Most of his demon’s exorcized (but not the misogynist one), Neil reforms Crazy Horse and plays it straight, for him, anyway. I prefer “Danger Bird” to “Cortez the Killer”, which is saying something. “Barstool Blues”, “Pardon My Heart”, “Lookin’ for a Love” and “Through My Sails” are all great. As loud as it can sometimes get, it still strikes me as one of his calmest records. Was Neil in rehab? I doubt it.

 American Stars 'N Bars (Reissue)

American Stars and Bars:
Neil seems to be gathering strength here. Half a new album (“Hey Babe”) and half bits and pieces lying around “Like a Hurricane”, “Star of Bethlehem”. Only with Neil will the bits and pieces be better. The other gems are “Bite the Bullet” and the great , strange “Will to Love”.


This is one of the few triple disc sets that I could listen to all the way through. (I think it fits on two CDs though). It skimps a bit on the dark side, but makes up for it with the previously unreleased stuff (“Deep Forbidden Lake”, “Winterlong”, “Campaigner”). Plus it’s got almost all of his best songs from Buffalo Springfield.

 Comes A Time

Comes a Time:
The cover shows a smiling, older and wiser-looking Neil. You know by now that he’s been through hell, so the simple melodic beauty is breathtaking. It’s as though he’s saying You want pretty? I’ll give you pretty. I’m better at it than anyone else! And he’s right.

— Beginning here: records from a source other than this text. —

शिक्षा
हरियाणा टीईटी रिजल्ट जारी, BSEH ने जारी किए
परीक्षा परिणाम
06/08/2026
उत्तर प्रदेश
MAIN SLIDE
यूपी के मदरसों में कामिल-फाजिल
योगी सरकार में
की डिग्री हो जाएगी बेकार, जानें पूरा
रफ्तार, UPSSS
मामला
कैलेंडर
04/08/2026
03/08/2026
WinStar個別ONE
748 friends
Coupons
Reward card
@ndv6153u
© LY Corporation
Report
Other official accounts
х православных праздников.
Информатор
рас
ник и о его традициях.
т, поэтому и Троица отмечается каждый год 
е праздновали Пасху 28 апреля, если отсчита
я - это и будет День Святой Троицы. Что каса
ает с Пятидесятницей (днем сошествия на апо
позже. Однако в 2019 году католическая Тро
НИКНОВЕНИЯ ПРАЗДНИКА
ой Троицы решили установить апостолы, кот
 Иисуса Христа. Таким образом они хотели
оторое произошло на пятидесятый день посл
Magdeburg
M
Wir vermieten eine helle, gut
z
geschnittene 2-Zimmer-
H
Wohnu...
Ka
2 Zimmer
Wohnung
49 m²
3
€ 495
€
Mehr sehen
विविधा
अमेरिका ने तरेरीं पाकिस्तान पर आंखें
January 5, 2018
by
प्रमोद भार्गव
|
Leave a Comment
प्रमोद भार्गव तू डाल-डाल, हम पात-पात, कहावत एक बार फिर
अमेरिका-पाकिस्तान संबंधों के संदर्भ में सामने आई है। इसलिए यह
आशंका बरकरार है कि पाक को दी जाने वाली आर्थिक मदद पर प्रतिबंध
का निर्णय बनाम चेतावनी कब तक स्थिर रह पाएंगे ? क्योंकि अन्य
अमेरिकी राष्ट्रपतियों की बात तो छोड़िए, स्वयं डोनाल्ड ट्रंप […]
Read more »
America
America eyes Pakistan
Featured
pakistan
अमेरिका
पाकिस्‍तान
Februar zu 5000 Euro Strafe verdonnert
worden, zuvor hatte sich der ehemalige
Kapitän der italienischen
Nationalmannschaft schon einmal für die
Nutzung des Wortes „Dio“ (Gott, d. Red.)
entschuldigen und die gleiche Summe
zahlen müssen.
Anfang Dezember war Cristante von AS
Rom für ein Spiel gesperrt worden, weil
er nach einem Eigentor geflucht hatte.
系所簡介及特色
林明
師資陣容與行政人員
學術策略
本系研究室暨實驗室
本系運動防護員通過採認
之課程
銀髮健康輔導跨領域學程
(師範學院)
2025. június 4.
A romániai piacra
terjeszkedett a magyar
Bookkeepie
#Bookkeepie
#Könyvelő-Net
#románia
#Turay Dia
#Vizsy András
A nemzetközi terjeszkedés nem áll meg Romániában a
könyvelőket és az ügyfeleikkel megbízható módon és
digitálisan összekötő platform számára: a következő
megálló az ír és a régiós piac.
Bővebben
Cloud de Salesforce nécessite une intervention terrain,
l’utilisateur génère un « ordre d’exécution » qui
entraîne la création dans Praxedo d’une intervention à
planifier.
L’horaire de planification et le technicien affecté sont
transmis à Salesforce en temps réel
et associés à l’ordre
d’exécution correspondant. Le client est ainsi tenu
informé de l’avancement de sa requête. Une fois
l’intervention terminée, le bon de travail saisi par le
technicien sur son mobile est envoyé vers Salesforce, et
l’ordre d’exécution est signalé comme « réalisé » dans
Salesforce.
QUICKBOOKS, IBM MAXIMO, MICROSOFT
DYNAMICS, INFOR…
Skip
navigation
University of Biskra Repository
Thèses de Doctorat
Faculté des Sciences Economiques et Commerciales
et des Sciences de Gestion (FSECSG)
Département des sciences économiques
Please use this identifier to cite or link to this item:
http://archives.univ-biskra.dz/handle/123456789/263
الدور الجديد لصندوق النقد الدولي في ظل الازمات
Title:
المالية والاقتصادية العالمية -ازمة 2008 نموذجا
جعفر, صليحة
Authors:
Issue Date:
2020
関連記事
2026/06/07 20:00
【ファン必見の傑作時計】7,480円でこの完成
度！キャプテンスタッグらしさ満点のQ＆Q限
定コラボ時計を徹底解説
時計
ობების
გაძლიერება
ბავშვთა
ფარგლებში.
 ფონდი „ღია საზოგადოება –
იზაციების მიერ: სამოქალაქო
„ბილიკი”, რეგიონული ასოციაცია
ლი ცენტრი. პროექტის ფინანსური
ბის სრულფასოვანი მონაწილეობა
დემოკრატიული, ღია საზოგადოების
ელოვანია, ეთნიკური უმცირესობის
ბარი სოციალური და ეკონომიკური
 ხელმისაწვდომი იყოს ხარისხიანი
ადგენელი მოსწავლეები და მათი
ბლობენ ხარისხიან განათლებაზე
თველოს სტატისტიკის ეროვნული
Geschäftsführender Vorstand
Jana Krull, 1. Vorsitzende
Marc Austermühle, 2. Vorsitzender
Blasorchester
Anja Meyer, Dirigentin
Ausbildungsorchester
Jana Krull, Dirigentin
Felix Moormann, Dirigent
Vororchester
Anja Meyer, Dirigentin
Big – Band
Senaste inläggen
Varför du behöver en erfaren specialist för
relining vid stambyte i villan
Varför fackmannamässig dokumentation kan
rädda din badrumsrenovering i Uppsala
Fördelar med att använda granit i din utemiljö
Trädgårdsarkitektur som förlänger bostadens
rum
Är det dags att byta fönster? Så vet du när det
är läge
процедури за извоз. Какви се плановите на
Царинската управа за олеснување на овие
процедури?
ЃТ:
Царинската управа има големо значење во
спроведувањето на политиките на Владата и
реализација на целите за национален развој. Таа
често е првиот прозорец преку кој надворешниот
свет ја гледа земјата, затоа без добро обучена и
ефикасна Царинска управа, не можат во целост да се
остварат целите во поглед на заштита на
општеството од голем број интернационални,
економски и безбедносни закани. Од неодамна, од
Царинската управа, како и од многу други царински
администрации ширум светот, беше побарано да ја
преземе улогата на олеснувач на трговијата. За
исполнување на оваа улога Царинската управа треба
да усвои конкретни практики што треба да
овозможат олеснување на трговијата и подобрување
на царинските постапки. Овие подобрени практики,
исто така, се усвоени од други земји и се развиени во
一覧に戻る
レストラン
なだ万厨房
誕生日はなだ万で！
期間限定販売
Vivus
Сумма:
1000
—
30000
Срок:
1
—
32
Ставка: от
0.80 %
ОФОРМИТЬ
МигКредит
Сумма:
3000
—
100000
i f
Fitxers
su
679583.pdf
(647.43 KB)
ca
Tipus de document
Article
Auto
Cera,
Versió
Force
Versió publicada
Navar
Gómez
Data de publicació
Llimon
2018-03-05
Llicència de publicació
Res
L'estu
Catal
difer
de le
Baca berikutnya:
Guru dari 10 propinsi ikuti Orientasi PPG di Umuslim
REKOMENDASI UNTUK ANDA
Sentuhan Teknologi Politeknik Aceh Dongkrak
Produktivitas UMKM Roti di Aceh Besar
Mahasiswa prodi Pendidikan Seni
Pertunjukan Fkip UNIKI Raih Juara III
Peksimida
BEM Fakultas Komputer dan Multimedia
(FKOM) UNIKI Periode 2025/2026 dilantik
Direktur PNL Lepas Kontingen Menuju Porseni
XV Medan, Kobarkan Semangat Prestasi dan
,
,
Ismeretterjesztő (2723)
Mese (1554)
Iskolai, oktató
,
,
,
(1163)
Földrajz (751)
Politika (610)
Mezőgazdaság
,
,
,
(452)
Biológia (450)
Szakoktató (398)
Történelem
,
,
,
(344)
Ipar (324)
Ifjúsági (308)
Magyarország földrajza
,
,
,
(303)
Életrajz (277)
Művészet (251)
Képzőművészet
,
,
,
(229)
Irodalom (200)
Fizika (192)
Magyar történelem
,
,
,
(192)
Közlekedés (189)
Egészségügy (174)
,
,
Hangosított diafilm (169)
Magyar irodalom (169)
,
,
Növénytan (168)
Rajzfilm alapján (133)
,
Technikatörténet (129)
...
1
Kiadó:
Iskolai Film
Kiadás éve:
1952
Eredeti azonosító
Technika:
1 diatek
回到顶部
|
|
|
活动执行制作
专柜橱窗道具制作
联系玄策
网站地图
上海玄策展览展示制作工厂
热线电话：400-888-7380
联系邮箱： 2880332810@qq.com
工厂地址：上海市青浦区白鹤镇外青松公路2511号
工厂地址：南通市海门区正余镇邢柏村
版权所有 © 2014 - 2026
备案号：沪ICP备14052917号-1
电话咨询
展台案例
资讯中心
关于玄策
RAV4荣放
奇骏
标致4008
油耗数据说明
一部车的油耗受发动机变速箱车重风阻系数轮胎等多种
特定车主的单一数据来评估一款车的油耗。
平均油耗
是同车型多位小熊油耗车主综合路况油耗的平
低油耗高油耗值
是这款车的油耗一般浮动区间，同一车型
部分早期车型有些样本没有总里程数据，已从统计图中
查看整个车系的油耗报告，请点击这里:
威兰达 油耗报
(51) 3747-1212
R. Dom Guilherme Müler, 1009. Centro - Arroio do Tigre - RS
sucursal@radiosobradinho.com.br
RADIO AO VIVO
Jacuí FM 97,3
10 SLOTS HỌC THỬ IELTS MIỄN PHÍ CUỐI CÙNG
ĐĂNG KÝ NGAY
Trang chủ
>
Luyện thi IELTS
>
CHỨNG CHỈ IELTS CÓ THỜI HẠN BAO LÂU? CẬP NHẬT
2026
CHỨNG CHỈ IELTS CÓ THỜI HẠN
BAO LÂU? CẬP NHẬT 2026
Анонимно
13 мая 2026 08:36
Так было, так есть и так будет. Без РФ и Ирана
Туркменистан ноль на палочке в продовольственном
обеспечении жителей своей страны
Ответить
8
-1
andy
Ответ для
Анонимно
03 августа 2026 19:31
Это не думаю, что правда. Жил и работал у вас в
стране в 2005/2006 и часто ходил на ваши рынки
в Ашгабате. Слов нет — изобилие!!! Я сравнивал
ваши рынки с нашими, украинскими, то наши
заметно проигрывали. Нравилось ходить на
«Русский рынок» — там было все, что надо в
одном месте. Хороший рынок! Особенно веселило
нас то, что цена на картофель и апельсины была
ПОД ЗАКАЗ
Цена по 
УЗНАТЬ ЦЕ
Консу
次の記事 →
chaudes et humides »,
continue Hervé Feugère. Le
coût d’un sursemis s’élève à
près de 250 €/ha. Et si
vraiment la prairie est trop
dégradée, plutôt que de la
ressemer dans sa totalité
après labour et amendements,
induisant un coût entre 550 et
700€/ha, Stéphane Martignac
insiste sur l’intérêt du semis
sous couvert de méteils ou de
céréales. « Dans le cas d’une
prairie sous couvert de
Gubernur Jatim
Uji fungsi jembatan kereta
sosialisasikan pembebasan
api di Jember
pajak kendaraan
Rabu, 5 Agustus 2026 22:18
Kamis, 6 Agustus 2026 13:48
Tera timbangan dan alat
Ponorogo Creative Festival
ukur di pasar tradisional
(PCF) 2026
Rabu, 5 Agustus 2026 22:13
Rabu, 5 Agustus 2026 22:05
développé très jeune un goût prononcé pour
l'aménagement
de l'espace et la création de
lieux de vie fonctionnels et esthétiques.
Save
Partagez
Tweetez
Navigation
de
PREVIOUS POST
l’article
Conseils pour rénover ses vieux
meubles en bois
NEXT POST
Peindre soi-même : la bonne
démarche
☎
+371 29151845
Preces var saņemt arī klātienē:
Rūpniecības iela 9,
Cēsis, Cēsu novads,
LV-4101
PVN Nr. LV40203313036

So it’s a happy ending, if you see “Rust Never Sleeps” as a vindication, which it is. And although the rest of his career is uneven to say the least, it's also very interesting. But we probably agree on that. My point is that you may not appreciate the above records, even though you probably own a lot of them already. So go down to the basement and get them out! I think you’ll find they are like antique furniture that may have not looked as pretty as new furniture at the time. But a lot of that other stuff is looking awfully tacky now, whereas Neil's has stood the test of time.


Anonymous said...

What about Trans? (Is that the title?)

Jaybee said...

Yeah, I love "Trans", but I was looking at a period in Neil's career where he fell off the radar. This is hard to believe now, but at the time everyone was waiting for another "Heart of Gold". Finally, by the time "Rust Never Sleeps" came out, he'd shown that he had been on the right path all along. Then he was gone again, for most of the eighties. I'll leave it to someone more dedicated than me to find the jewels in that period.